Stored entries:
★ ★ ★ ★ ★

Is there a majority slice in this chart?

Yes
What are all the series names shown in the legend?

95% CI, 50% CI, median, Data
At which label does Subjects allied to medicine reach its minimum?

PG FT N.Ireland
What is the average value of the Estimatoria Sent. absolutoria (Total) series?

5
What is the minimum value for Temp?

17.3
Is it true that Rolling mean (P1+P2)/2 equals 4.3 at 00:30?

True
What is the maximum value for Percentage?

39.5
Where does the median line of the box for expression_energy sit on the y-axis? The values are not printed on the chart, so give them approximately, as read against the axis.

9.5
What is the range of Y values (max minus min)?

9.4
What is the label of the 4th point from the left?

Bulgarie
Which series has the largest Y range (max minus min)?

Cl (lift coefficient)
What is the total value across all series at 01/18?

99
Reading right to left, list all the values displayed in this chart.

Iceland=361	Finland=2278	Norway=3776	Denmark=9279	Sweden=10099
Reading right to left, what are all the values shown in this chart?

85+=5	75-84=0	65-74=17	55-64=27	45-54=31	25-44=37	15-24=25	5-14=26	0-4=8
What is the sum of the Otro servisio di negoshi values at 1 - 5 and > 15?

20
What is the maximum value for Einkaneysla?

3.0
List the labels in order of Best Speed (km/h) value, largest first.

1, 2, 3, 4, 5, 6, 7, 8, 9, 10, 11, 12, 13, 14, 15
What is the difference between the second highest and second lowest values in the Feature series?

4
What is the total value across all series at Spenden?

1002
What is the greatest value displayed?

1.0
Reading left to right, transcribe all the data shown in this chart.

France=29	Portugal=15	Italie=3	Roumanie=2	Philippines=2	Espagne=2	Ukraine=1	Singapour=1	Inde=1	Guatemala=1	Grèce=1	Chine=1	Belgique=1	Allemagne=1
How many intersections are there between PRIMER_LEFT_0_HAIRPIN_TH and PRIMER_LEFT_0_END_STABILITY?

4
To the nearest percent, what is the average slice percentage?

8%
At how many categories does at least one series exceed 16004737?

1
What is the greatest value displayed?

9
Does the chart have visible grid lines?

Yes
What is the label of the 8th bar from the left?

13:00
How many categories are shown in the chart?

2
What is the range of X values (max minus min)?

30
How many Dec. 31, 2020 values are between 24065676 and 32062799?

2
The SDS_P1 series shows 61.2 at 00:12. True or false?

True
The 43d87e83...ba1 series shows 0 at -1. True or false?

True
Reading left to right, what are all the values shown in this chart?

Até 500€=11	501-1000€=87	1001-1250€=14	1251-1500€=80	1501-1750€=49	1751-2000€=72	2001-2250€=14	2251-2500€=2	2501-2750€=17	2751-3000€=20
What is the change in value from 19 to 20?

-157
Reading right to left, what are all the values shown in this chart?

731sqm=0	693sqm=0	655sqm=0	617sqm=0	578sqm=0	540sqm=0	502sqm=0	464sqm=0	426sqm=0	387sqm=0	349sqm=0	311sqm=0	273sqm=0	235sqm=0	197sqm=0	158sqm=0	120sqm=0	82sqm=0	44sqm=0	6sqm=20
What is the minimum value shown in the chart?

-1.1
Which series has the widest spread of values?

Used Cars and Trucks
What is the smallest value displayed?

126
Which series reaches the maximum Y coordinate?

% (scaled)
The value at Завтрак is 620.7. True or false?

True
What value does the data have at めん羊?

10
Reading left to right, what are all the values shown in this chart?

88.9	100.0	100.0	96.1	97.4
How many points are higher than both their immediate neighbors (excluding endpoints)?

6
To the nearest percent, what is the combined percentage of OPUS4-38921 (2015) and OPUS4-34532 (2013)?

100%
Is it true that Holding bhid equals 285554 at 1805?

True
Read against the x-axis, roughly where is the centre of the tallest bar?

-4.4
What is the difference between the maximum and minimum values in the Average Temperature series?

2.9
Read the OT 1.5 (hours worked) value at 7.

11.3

★ ★ ★ ★ ★

**Problem description**
Return all of the records above word for word, with every line unchanged.

**Expected output**
Is there a majority slice in this chart?

Yes
What are all the series names shown in the legend?

95% CI, 50% CI, median, Data
At which label does Subjects allied to medicine reach its minimum?

PG FT N.Ireland
What is the average value of the Estimatoria Sent. absolutoria (Total) series?

5
What is the minimum value for Temp?

17.3
Is it true that Rolling mean (P1+P2)/2 equals 4.3 at 00:30?

True
What is the maximum value for Percentage?

39.5
Where does the median line of the box for expression_energy sit on the y-axis? The values are not printed on the chart, so give them approximately, as read against the axis.

9.5
What is the range of Y values (max minus min)?

9.4
What is the label of the 4th point from the left?

Bulgarie
Which series has the largest Y range (max minus min)?

Cl (lift coefficient)
What is the total value across all series at 01/18?

99
Reading right to left, list all the values displayed in this chart.

Iceland=361	Finland=2278	Norway=3776	Denmark=9279	Sweden=10099
Reading right to left, what are all the values shown in this chart?

85+=5	75-84=0	65-74=17	55-64=27	45-54=31	25-44=37	15-24=25	5-14=26	0-4=8
What is the sum of the Otro servisio di negoshi values at 1 - 5 and > 15?

20
What is the maximum value for Einkaneysla?

3.0
List the labels in order of Best Speed (km/h) value, largest first.

1, 2, 3, 4, 5, 6, 7, 8, 9, 10, 11, 12, 13, 14, 15
What is the difference between the second highest and second lowest values in the Feature series?

4
What is the total value across all series at Spenden?

1002
What is the greatest value displayed?

1.0
Reading left to right, transcribe all the data shown in this chart.

France=29	Portugal=15	Italie=3	Roumanie=2	Philippines=2	Espagne=2	Ukraine=1	Singapour=1	Inde=1	Guatemala=1	Grèce=1	Chine=1	Belgique=1	Allemagne=1
How many intersections are there between PRIMER_LEFT_0_HAIRPIN_TH and PRIMER_LEFT_0_END_STABILITY?

4
To the nearest percent, what is the average slice percentage?

8%
At how many categories does at least one series exceed 16004737?

1
What is the greatest value displayed?

9
Does the chart have visible grid lines?

Yes
What is the label of the 8th bar from the left?

13:00
How many categories are shown in the chart?

2
What is the range of X values (max minus min)?

30
How many Dec. 31, 2020 values are between 24065676 and 32062799?

2
The SDS_P1 series shows 61.2 at 00:12. True or false?

True
The 43d87e83...ba1 series shows 0 at -1. True or false?

True
Reading left to right, what are all the values shown in this chart?

Até 500€=11	501-1000€=87	1001-1250€=14	1251-1500€=80	1501-1750€=49	1751-2000€=72	2001-2250€=14	2251-2500€=2	2501-2750€=17	2751-3000€=20
What is the change in value from 19 to 20?

-157
Reading right to left, what are all the values shown in this chart?

731sqm=0	693sqm=0	655sqm=0	617sqm=0	578sqm=0	540sqm=0	502sqm=0	464sqm=0	426sqm=0	387sqm=0	349sqm=0	311sqm=0	273sqm=0	235sqm=0	197sqm=0	158sqm=0	120sqm=0	82sqm=0	44sqm=0	6sqm=20
What is the minimum value shown in the chart?

-1.1
Which series has the widest spread of values?

Used Cars and Trucks
What is the smallest value displayed?

126
Which series reaches the maximum Y coordinate?

% (scaled)
The value at Завтрак is 620.7. True or false?

True
What value does the data have at めん羊?

10
Reading left to right, what are all the values shown in this chart?

88.9	100.0	100.0	96.1	97.4
How many points are higher than both their immediate neighbors (excluding endpoints)?

6
To the nearest percent, what is the combined percentage of OPUS4-38921 (2015) and OPUS4-34532 (2013)?

100%
Is it true that Holding bhid equals 285554 at 1805?

True
Read against the x-axis, roughly where is the centre of the tallest bar?

-4.4
What is the difference between the maximum and minimum values in the Average Temperature series?

2.9
Read the OT 1.5 (hours worked) value at 7.

11.3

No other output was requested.